Member of the National Assembly of Pakistan
- In office 2008–2013

Personal details
- Born: 30 October 1955 (age 70) Chiniot, Punjab, Pakistan
- Party: TLP (2025-present)
- Other political affiliations: PPP (2018-2025) PTI (2013-2018) PPP (2002-2013)

= Syed Anayat Ali Shah =

Pakistani politician

Syed Inayat Ali Shah (Punjabi, سید عنایت علی شاہ) is a politician from Chiniot. He remained a Member of the National Assembly of Pakistan from 2008 till 2013, elected in the 2008 Pakistani general election from NA-86 (Chiniot-I).

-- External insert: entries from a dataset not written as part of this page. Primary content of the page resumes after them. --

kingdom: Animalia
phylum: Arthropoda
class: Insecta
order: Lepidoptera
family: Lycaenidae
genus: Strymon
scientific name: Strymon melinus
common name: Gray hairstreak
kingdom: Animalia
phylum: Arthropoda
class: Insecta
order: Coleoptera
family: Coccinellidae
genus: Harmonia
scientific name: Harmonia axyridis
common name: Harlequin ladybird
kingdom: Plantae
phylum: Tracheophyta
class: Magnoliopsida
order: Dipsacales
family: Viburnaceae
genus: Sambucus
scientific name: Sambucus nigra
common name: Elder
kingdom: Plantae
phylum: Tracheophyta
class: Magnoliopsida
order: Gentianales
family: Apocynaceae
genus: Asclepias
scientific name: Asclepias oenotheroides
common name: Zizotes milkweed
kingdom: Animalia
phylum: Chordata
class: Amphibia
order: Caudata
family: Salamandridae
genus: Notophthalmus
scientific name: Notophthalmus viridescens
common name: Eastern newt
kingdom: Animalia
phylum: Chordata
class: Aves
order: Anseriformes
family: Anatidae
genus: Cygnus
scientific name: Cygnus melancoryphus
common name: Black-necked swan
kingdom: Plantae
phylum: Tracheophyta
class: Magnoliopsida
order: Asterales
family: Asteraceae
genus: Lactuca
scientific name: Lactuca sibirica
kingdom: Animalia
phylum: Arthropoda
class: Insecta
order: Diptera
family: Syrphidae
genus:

He belongs to Pakistan Peoples Party.

== Political career ==
Shah was elected to the National Assembly of Pakistan from Constituency NA-86 Chiniot-I as a candidate of Pakistan People's Party (PPP) in the 2008 Pakistani general election. He received 65,322 votes and defeated Qaiser Ahmed Sheikh.

Shah ran for the seat of the National Assembly from Constituency NA-86 (Chiniot-I) as a candidate of PPP in the 2013 Pakistani general election, but was unsuccessful. He received 40,199 votes and lost the seat to Qaiser Ahmed Sheikh.